In Virginia, a 19-year-old law restricting the purchase of a handgun to one per month was recently rescinded. It is hard to make a case for purchasing multiple handguns on a weekly basis if the guns are used for protection.
This is an encouragement for secondary illegal sales and smuggling of guns to other states where more control exists. Arizona has no registration, no permit required and no waiting period on handgun purchases. Additionally there is no limit on the guns that can be purchased in one month. According to the Yellow Pages there are 111 gun dealers in the Phoenix area alone with a population of 1.5 million people.
This does not take into consideration online retailers, gun dealers without a land-based phone or national department store retailers who do not advertise themselves as “gun dealers.” It is not a stretch to think that many of these guns will find their way to undesirable hands, many of them in Mexico.

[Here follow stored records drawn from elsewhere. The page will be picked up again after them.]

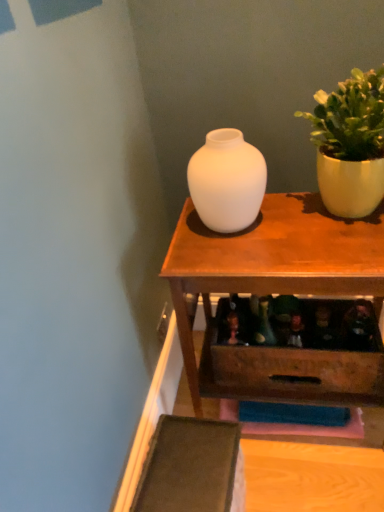
Question: From the image's perspective, is matte wood table at center below matte yellow pot at upper right?

Choices:
 (A) yes
 (B) no

Answer: (A)

Question: Does matte wood table at center have a greater width compared to matte yellow pot at upper right?

Choices:
 (A) no
 (B) yes

Answer: (B)

Question: Is matte wood table at center bigger than matte yellow pot at upper right?

Choices:
 (A) yes
 (B) no

Answer: (A)

Question: Considering the relative sizes of matte wood table at center and matte yellow pot at upper right in the image provided, is matte wood table at center smaller than matte yellow pot at upper right?

Choices:
 (A) yes
 (B) no

Answer: (B)

Question: Is matte wood table at center positioned far away from matte yellow pot at upper right?

Choices:
 (A) yes
 (B) no

Answer: (B)

Question: Looking at their shapes, would you say matte wood table at center is wider or thinner than matte yellow pot at upper right?

Choices:
 (A) thin
 (B) wide

Answer: (B)

Question: Does point (354, 276) appear closer or farther from the camera than point (337, 206)?

Choices:
 (A) closer
 (B) farther

Answer: (A)

Question: From the image's perspective, is matte wood table at center above or below matte yellow pot at upper right?

Choices:
 (A) above
 (B) below

Answer: (B)

Question: From a real-world perspective, relative to matte yellow pot at upper right, is matte wood table at center vertically above or below?

Choices:
 (A) above
 (B) below

Answer: (B)

Question: Based on their positions, is white matte vase at center located to the left or right of matte yellow pot at upper right?

Choices:
 (A) left
 (B) right

Answer: (A)

Question: Is point (254, 208) closer or farther from the camera than point (382, 66)?

Choices:
 (A) farther
 (B) closer

Answer: (B)

Question: Relative to matte yellow pot at upper right, is white matte vase at center in front or behind?

Choices:
 (A) front
 (B) behind

Answer: (B)

Question: Is white matte vase at center inside the boundaries of matte yellow pot at upper right, or outside?

Choices:
 (A) inside
 (B) outside

Answer: (B)

Question: Is matte yellow pot at upper right in front of or behind matte wood table at center in the image?

Choices:
 (A) front
 (B) behind

Answer: (A)

Question: From their relative heights in the image, would you say matte yellow pot at upper right is taller or shorter than matte wood table at center?

Choices:
 (A) tall
 (B) short

Answer: (B)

For comparison purposes, Los Angeles, home for more than 4 million people, has 21 gun dealers.
Reasonable gun ownership is not the issue, gun violence is. As we have successfully done with car accidents and cigarette smoking, public health measures should be applied to this problem which is responsible for 30,000 yearly deaths in the U.S. Most of them young people.
We owe it to our youth to consider a multidimensional approach to this problem.